In the final analysis, what emerges with regard to the status of primary education in Madhya Pradesh is far from satisfactory. in Madhya Pradesh, 55849 primary schools, which is less than 50% of the total 1,14,444 schools managed by the government, have adequate classrooms and teachers. Question arises what about the remaining schools and who will be held accountable for depriving successive generations of the learning experience in a universalised milieu and failing to provide even the basic modicum of what could be called a primary school?
The issue of primary schools and their status was discussed at a workshop on ‘Using social/web media to raise discourse on School Education’ organise by UNICEF at Pachmarhi on April 24. Trevor Clark, Chief, UNICEF, Madhya Pradesh, who underlined the agenda for discussions, laid stress on the need to mobilise resources and partners to ensure protection of ‘right to education’ and the ‘right to learn’. Notwithstanding the progress made on the implementation of the Right to Edication Act in Madhya Pradesh, Clark emphasised the immediate need to evolve a mechanism to evaluate and analyse where we stand vis-a-vis learning levels and the inputs required to bridge the gap.
F.A. Jami, Education Specialist, UNICEF, Madhya Pradesh pointed out through his presentation, based on data released by DISE, the gaps and deficiencies in PTR, school enrollment, distribution of schools and many other crucial areas.
Maria Fernandez, Communication Specialist, UNICEF, India, Shruti Sharma, Digital media Consultant, UNICEF, India, and Anil Gulati Communication Specialist, UNICEF, Madhya Pradesh gave valuable inputs at the workshop while urging media to raise discourse on School Education.

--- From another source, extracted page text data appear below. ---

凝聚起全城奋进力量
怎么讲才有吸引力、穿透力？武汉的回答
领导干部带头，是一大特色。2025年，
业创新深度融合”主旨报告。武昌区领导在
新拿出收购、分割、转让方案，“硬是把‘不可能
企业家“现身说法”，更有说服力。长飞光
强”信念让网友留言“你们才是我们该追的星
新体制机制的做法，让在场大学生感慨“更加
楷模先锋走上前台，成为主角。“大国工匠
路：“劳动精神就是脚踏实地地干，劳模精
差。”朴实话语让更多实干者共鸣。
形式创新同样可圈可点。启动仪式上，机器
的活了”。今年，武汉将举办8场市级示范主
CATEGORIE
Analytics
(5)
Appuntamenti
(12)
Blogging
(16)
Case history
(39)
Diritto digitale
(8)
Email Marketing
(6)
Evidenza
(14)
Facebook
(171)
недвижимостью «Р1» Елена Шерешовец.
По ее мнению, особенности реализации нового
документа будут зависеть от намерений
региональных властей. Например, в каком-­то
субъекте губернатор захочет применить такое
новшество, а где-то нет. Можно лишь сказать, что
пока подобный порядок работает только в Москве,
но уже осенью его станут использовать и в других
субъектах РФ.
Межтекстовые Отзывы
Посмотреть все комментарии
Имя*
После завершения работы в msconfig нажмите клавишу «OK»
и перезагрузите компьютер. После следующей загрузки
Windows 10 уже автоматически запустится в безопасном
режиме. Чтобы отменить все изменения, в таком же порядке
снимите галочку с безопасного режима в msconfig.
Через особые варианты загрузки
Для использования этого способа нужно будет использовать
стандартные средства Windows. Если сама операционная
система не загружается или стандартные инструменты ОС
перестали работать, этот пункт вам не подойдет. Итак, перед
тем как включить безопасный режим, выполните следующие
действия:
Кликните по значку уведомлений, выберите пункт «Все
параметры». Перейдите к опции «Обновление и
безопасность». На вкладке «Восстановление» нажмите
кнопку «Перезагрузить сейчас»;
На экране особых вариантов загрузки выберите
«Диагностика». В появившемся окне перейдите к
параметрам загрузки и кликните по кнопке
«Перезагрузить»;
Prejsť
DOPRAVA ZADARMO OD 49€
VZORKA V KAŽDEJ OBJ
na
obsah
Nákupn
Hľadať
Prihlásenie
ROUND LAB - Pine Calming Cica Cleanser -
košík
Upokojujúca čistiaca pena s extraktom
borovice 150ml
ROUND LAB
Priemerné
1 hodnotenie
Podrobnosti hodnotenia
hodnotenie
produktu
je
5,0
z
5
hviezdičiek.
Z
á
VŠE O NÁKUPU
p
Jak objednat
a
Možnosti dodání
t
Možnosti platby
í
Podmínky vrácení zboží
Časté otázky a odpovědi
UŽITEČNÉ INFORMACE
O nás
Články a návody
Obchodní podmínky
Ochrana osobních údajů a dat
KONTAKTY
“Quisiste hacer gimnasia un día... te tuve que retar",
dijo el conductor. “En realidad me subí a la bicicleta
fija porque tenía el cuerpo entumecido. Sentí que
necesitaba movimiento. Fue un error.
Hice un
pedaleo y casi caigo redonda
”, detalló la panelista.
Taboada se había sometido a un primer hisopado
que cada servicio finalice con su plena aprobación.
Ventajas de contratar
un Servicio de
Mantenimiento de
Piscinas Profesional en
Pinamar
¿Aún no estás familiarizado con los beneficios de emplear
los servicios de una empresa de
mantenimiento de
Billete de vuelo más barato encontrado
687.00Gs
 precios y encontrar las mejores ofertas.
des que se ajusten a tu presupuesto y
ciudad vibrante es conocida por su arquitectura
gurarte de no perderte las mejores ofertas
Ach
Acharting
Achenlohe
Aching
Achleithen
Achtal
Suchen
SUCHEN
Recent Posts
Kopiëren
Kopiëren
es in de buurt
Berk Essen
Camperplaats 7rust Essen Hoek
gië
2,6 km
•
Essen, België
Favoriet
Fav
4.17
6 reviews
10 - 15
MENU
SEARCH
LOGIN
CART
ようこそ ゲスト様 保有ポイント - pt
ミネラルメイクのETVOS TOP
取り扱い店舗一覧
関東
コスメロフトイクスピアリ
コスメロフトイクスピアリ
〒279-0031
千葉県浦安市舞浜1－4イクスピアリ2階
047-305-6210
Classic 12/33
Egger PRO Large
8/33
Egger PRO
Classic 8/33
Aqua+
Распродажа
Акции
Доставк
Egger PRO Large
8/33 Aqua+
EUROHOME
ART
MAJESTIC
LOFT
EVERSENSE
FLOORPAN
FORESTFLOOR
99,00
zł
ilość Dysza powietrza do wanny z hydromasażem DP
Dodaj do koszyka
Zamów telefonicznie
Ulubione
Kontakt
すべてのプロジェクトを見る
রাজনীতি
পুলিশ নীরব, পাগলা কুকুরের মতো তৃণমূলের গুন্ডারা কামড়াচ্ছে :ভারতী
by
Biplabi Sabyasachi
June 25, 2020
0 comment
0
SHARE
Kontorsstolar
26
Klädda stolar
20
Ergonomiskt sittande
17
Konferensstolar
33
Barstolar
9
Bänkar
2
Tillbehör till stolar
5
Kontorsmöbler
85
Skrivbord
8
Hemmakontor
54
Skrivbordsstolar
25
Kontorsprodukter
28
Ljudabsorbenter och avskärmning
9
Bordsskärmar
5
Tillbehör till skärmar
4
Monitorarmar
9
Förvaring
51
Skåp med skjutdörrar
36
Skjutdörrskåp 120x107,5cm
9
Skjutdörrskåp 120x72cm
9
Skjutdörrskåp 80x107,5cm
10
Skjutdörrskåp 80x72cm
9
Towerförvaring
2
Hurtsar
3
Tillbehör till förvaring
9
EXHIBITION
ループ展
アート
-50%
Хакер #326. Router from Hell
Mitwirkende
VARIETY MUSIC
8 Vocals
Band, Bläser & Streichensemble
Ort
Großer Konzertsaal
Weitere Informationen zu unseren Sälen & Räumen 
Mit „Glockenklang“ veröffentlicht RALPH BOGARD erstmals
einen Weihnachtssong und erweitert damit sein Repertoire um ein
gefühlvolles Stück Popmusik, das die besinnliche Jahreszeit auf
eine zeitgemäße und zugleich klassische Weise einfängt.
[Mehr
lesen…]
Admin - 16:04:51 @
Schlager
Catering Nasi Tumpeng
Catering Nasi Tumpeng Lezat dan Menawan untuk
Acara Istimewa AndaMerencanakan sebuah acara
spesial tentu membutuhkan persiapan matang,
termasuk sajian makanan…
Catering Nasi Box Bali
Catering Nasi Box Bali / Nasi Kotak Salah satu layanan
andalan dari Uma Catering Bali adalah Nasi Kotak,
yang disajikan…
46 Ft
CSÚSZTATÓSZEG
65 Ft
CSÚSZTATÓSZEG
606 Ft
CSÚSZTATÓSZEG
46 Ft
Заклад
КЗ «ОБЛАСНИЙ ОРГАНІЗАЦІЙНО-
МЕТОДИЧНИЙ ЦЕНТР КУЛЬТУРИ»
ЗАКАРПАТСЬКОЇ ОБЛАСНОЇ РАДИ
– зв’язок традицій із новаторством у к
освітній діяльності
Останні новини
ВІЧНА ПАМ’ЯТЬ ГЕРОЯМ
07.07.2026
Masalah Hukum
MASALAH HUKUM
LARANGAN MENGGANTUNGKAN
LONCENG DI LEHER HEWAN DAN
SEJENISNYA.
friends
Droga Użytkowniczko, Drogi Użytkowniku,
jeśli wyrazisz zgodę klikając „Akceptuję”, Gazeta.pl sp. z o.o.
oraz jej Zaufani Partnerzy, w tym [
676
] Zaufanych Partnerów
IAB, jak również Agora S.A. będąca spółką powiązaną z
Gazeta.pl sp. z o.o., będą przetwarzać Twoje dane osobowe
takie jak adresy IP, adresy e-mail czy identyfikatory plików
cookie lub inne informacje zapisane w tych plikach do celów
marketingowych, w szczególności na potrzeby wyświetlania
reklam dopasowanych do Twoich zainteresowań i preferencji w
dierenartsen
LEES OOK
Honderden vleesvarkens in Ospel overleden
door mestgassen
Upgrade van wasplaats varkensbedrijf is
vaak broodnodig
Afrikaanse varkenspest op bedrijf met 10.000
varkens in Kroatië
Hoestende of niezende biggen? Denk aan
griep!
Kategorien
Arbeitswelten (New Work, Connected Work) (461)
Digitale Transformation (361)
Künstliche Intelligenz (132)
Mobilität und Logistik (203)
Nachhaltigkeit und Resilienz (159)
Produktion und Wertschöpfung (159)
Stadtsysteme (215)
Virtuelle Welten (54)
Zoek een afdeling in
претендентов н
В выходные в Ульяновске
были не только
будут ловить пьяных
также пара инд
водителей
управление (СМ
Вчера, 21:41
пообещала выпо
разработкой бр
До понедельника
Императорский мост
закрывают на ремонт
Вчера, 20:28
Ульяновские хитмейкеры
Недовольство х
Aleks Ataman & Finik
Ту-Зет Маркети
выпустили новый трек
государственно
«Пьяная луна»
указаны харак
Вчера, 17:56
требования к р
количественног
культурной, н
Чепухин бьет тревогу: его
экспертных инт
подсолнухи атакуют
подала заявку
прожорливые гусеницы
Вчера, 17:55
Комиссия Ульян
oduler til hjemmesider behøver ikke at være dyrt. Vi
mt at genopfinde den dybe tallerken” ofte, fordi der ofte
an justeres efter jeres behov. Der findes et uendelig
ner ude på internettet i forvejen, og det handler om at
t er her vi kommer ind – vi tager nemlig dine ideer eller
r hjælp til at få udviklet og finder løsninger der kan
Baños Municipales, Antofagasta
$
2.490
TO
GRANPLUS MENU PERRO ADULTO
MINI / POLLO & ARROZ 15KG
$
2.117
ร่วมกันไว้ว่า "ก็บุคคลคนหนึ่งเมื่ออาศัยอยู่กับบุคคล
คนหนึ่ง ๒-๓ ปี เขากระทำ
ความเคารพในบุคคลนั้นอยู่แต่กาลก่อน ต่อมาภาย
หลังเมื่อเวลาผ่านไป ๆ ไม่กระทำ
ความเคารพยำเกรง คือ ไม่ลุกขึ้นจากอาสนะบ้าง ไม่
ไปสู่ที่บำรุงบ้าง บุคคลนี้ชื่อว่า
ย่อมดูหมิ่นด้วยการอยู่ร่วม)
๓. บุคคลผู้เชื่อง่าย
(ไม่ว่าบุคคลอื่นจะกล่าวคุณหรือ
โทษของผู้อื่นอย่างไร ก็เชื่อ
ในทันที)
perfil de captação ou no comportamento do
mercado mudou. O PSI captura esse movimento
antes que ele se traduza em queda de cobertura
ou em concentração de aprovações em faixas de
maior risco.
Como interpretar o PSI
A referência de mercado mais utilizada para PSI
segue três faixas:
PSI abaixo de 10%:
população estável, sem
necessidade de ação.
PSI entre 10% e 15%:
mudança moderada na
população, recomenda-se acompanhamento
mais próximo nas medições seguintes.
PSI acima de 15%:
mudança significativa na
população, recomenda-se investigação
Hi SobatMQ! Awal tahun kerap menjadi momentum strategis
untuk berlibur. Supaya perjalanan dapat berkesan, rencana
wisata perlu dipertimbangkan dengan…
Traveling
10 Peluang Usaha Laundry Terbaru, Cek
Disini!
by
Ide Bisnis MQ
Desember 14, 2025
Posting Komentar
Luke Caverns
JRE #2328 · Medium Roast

♦The Rajiv Gandhi Prathmik Shiksha Mission was set up in the mid ’90s as an autonomous registered society headed by the Chief Minister of the state to supplement the state government’s efforts to universalize primary education in Madhya Pradesh. Initially set up as a mission for primary education it became a mission for Universalizing Elementary Education (UEE) to meet the goals of Sarva Shiksha Abhiyan (SSA), a Government of India’s flagship programme for achievement of UEE in a time bound manner.
♦SSA has been operational since 2000-2001 to provide for a variety of interventions for universal access and retention, bridging of gender and social category gaps in elementary education and improving the quality of learning. SSA interventions include inter alia, opening of new schools and alternate schooling facilities, construction of schools and additional classrooms, toilets and drinking water, provisioning for teachers, regular teacher in service training and academic resource support, free textbooks& uniforms and support for improving learning achievement levels / outcome.
♦On January 1, 1997, the then Congress Government of Madhya Pradesh had taken leverage from the DPEP and launched the community centred and rights-based initiative to universalise primary education called ‘Education Guarantee Scheme’ (EGS).
♦The Centrally Sponsored Scheme of District Primary Education Programme, DPEP was launched in 1994 as a major initiative to revitalise the primary education system and to achieve the objective of universalisation of primary education with special thrust on providing:
- Access to Primary Education for all children
- Children with access to Primary Education either in formal system or through Alternative Schooling Center
- Reading Writing Materials and free textbooks to all SC and ST children and General girls.
DPEP is an externally aided project. 85 per cent of the project cost is met by the Central Government and the remaining 15 per cent is shared by the concerned State Government. The Central Government share is resourced through external assistance, including credit from IDA and as grant from EC, DFID, UNICEF, and Netherlands.